** Фрагмент текста **
* * * * * * *
Попробуем теперь разобраться, кому и чем могла не угодить такая пушкинская няня и «в краю чужом», и — шире — в самой «метрополии», то есть в России XIX–XX веков.

Из приведённых выше фрагментов и замечаний напрашивается вот какой вывод. В общественном сознании за няней поэта чуть ли не изначально, с первых шагов пушкинистики было закреплено видное и, как выясняется, далеко не всех устраивающее место. «Арина Родионовна <…> стала одним из самых знаменитых образов пушкинского окружения, если не вообще знаком русского начала при Пушкине, — пишет по этому поводу H. Н. Скатов, — да и во всей нашей жизни сделалась как бы символом всех русских нянь»[49].

Иначе говоря, Арину Родионовну с порога приветили и всячески поднимали на щит преимущественно лица, принадлежавшие, выражаясь (в угоду традиции) очень условно, к славянофильскому направлению. Их идейные оппоненты, так называемые западники, не остались в долгу: они (опять-таки не без исключений) были в оценках пушкинской няни гораздо более сдержанны, а то и откровенно скептичны.
* * * * * * *
** Исходные записи **
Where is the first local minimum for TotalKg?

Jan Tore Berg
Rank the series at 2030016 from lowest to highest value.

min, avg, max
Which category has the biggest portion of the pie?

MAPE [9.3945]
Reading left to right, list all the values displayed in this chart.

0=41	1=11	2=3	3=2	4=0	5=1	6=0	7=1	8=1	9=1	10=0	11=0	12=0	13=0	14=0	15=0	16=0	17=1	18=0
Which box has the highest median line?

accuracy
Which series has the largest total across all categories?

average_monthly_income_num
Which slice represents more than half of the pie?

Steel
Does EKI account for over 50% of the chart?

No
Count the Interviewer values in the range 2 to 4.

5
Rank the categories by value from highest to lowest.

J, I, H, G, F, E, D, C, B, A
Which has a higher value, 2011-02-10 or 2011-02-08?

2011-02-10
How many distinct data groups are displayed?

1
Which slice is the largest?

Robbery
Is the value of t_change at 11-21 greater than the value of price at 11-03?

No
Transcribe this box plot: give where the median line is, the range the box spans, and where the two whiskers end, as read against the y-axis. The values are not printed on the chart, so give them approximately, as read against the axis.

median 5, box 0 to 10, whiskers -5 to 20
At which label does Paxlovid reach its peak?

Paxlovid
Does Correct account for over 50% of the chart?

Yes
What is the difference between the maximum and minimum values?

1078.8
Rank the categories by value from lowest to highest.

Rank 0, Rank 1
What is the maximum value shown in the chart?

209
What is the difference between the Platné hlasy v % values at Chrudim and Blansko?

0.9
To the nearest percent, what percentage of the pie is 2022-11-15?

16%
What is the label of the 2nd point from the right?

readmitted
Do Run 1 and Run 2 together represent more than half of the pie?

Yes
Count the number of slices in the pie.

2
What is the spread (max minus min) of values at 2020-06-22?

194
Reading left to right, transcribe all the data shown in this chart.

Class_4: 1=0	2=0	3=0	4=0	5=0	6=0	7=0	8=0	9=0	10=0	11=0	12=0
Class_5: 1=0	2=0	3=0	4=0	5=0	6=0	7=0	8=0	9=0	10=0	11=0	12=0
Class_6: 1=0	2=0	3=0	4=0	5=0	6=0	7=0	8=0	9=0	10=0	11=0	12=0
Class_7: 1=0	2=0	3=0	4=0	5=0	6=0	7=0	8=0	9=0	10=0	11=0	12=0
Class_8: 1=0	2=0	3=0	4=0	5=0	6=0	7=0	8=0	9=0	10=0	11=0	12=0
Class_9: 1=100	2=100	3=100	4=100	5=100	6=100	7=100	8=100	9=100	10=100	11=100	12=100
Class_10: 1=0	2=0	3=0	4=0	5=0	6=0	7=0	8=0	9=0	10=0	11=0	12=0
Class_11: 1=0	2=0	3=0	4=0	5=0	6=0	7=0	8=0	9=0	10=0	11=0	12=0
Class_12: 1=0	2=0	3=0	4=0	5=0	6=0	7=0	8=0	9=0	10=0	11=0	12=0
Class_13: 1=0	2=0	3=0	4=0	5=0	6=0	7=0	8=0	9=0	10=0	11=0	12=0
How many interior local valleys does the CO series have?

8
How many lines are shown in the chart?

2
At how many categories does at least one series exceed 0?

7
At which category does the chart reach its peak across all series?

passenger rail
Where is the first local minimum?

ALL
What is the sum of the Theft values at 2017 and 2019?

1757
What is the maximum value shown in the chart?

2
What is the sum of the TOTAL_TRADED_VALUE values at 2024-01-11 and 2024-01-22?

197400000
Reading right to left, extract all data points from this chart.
* * * * * * *
** Задания **
A - Воспроизведите дословно из фрагмента о няне Пушкина весь отрывок от слов «Попробуем теперь разобраться, кому» вплоть до слов «России XIX–XX веков.».
B - Ответьте на вопросы по фрагменту о няне Пушкина.
(i) Символом кого, по словам Н. Н. Скатова, сделалась Арина Родионовна?
(ii) К какому направлению, условно говоря, принадлежали лица, поднимавшие Арину Родионовну на щит?
(iii) Какими были оценки пушкинской няни у так называемых западников?
Записи никак не связаны с фрагментом о няне Пушкина.

** Ответы **
A -
Попробуем теперь разобраться, кому и чем могла не угодить такая пушкинская няня и «в краю чужом», и — шире — в самой «метрополии», то есть в России XIX–XX веков.

B -
(i) Символом всех русских нянь.
(ii) К славянофильскому направлению.
(iii) Гораздо более сдержанными, а то и откровенно скептичными.